GIVEN EXERCISE: Extract every line from the records below and reproduce each one word for word, in the same order.

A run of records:
• • • •

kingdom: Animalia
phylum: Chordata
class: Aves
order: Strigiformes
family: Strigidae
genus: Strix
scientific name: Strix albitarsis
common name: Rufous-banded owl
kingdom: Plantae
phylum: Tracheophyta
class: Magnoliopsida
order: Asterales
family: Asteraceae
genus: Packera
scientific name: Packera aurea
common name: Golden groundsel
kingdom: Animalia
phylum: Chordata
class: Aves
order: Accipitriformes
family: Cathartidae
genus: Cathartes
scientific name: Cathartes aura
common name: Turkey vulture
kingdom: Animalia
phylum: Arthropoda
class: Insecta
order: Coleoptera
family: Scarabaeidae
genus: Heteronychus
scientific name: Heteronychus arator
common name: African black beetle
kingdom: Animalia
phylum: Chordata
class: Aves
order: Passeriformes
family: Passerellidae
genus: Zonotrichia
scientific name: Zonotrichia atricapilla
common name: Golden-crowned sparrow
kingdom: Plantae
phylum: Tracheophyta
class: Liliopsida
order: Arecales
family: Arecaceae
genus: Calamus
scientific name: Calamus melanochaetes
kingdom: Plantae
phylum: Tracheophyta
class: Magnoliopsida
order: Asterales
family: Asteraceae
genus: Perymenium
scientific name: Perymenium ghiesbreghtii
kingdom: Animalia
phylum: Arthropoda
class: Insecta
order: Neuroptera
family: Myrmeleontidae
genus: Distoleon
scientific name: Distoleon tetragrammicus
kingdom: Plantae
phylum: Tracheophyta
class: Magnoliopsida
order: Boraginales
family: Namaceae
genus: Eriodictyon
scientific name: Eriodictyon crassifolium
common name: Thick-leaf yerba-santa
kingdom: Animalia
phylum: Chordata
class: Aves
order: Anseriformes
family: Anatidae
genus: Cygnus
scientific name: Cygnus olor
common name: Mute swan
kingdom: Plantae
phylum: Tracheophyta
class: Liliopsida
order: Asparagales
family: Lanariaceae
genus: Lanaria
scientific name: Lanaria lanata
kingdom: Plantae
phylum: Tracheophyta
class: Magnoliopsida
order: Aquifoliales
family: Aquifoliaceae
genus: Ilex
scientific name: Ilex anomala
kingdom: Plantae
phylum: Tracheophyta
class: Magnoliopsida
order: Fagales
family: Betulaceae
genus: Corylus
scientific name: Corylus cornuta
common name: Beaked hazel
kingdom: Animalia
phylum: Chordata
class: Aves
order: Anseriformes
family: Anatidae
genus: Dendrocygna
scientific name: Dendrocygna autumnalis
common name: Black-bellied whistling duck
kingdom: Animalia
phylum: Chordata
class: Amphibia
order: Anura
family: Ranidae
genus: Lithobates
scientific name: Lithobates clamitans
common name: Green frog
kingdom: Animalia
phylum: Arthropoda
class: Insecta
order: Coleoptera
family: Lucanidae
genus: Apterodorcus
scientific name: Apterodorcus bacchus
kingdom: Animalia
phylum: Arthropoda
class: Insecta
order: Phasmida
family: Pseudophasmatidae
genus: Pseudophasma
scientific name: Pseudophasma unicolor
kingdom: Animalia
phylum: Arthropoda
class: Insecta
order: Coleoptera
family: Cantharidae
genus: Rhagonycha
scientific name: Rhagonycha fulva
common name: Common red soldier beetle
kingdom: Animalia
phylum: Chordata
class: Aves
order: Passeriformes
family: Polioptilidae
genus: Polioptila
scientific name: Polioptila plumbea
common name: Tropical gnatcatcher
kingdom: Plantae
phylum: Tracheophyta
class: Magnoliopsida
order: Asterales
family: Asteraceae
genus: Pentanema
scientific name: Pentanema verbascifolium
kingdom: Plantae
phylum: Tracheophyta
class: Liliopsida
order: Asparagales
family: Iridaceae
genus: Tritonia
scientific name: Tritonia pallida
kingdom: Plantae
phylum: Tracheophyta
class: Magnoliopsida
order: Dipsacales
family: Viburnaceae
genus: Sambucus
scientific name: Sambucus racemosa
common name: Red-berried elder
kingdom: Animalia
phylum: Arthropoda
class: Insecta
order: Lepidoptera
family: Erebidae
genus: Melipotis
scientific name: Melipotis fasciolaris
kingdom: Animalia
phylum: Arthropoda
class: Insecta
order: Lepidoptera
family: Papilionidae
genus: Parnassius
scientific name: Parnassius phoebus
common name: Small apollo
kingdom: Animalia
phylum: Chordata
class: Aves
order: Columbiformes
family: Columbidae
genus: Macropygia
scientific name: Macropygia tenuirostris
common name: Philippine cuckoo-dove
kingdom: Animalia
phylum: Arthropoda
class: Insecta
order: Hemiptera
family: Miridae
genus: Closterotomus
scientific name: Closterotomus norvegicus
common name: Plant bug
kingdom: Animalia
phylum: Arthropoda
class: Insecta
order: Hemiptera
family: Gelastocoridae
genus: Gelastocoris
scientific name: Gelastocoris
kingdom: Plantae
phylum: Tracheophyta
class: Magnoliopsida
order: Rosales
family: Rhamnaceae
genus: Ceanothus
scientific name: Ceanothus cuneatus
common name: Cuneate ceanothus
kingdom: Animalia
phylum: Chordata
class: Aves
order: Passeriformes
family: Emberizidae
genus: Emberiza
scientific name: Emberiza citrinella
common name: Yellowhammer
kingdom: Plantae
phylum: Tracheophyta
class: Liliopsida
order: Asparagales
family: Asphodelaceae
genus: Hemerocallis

• • • •

ANSWER TO THIS EXERCISE:
kingdom: Animalia
phylum: Chordata
class: Aves
order: Strigiformes
family: Strigidae
genus: Strix
scientific name: Strix albitarsis
common name: Rufous-banded owl
kingdom: Plantae
phylum: Tracheophyta
class: Magnoliopsida
order: Asterales
family: Asteraceae
genus: Packera
scientific name: Packera aurea
common name: Golden groundsel
kingdom: Animalia
phylum: Chordata
class: Aves
order: Accipitriformes
family: Cathartidae
genus: Cathartes
scientific name: Cathartes aura
common name: Turkey vulture
kingdom: Animalia
phylum: Arthropoda
class: Insecta
order: Coleoptera
family: Scarabaeidae
genus: Heteronychus
scientific name: Heteronychus arator
common name: African black beetle
kingdom: Animalia
phylum: Chordata
class: Aves
order: Passeriformes
family: Passerellidae
genus: Zonotrichia
scientific name: Zonotrichia atricapilla
common name: Golden-crowned sparrow
kingdom: Plantae
phylum: Tracheophyta
class: Liliopsida
order: Arecales
family: Arecaceae
genus: Calamus
scientific name: Calamus melanochaetes
kingdom: Plantae
phylum: Tracheophyta
class: Magnoliopsida
order: Asterales
family: Asteraceae
genus: Perymenium
scientific name: Perymenium ghiesbreghtii
kingdom: Animalia
phylum: Arthropoda
class: Insecta
order: Neuroptera
family: Myrmeleontidae
genus: Distoleon
scientific name: Distoleon tetragrammicus
kingdom: Plantae
phylum: Tracheophyta
class: Magnoliopsida
order: Boraginales
family: Namaceae
genus: Eriodictyon
scientific name: Eriodictyon crassifolium
common name: Thick-leaf yerba-santa
kingdom: Animalia
phylum: Chordata
class: Aves
order: Anseriformes
family: Anatidae
genus: Cygnus
scientific name: Cygnus olor
common name: Mute swan
kingdom: Plantae
phylum: Tracheophyta
class: Liliopsida
order: Asparagales
family: Lanariaceae
genus: Lanaria
scientific name: Lanaria lanata
kingdom: Plantae
phylum: Tracheophyta
class: Magnoliopsida
order: Aquifoliales
family: Aquifoliaceae
genus: Ilex
scientific name: Ilex anomala
kingdom: Plantae
phylum: Tracheophyta
class: Magnoliopsida
order: Fagales
family: Betulaceae
genus: Corylus
scientific name: Corylus cornuta
common name: Beaked hazel
kingdom: Animalia
phylum: Chordata
class: Aves
order: Anseriformes
family: Anatidae
genus: Dendrocygna
scientific name: Dendrocygna autumnalis
common name: Black-bellied whistling duck
kingdom: Animalia
phylum: Chordata
class: Amphibia
order: Anura
family: Ranidae
genus: Lithobates
scientific name: Lithobates clamitans
common name: Green frog
kingdom: Animalia
phylum: Arthropoda
class: Insecta
order: Coleoptera
family: Lucanidae
genus: Apterodorcus
scientific name: Apterodorcus bacchus
kingdom: Animalia
phylum: Arthropoda
class: Insecta
order: Phasmida
family: Pseudophasmatidae
genus: Pseudophasma
scientific name: Pseudophasma unicolor
kingdom: Animalia
phylum: Arthropoda
class: Insecta
order: Coleoptera
family: Cantharidae
genus: Rhagonycha
scientific name: Rhagonycha fulva
common name: Common red soldier beetle
kingdom: Animalia
phylum: Chordata
class: Aves
order: Passeriformes
family: Polioptilidae
genus: Polioptila
scientific name: Polioptila plumbea
common name: Tropical gnatcatcher
kingdom: Plantae
phylum: Tracheophyta
class: Magnoliopsida
order: Asterales
family: Asteraceae
genus: Pentanema
scientific name: Pentanema verbascifolium
kingdom: Plantae
phylum: Tracheophyta
class: Liliopsida
order: Asparagales
family: Iridaceae
genus: Tritonia
scientific name: Tritonia pallida
kingdom: Plantae
phylum: Tracheophyta
class: Magnoliopsida
order: Dipsacales
family: Viburnaceae
genus: Sambucus
scientific name: Sambucus racemosa
common name: Red-berried elder
kingdom: Animalia
phylum: Arthropoda
class: Insecta
order: Lepidoptera
family: Erebidae
genus: Melipotis
scientific name: Melipotis fasciolaris
kingdom: Animalia
phylum: Arthropoda
class: Insecta
order: Lepidoptera
family: Papilionidae
genus: Parnassius
scientific name: Parnassius phoebus
common name: Small apollo
kingdom: Animalia
phylum: Chordata
class: Aves
order: Columbiformes
family: Columbidae
genus: Macropygia
scientific name: Macropygia tenuirostris
common name: Philippine cuckoo-dove
kingdom: Animalia
phylum: Arthropoda
class: Insecta
order: Hemiptera
family: Miridae
genus: Closterotomus
scientific name: Closterotomus norvegicus
common name: Plant bug
kingdom: Animalia
phylum: Arthropoda
class: Insecta
order: Hemiptera
family: Gelastocoridae
genus: Gelastocoris
scientific name: Gelastocoris
kingdom: Plantae
phylum: Tracheophyta
class: Magnoliopsida
order: Rosales
family: Rhamnaceae
genus: Ceanothus
scientific name: Ceanothus cuneatus
common name: Cuneate ceanothus
kingdom: Animalia
phylum: Chordata
class: Aves
order: Passeriformes
family: Emberizidae
genus: Emberiza
scientific name: Emberiza citrinella
common name: Yellowhammer
kingdom: Plantae
phylum: Tracheophyta
class: Liliopsida
order: Asparagales
family: Asphodelaceae
genus: Hemerocallis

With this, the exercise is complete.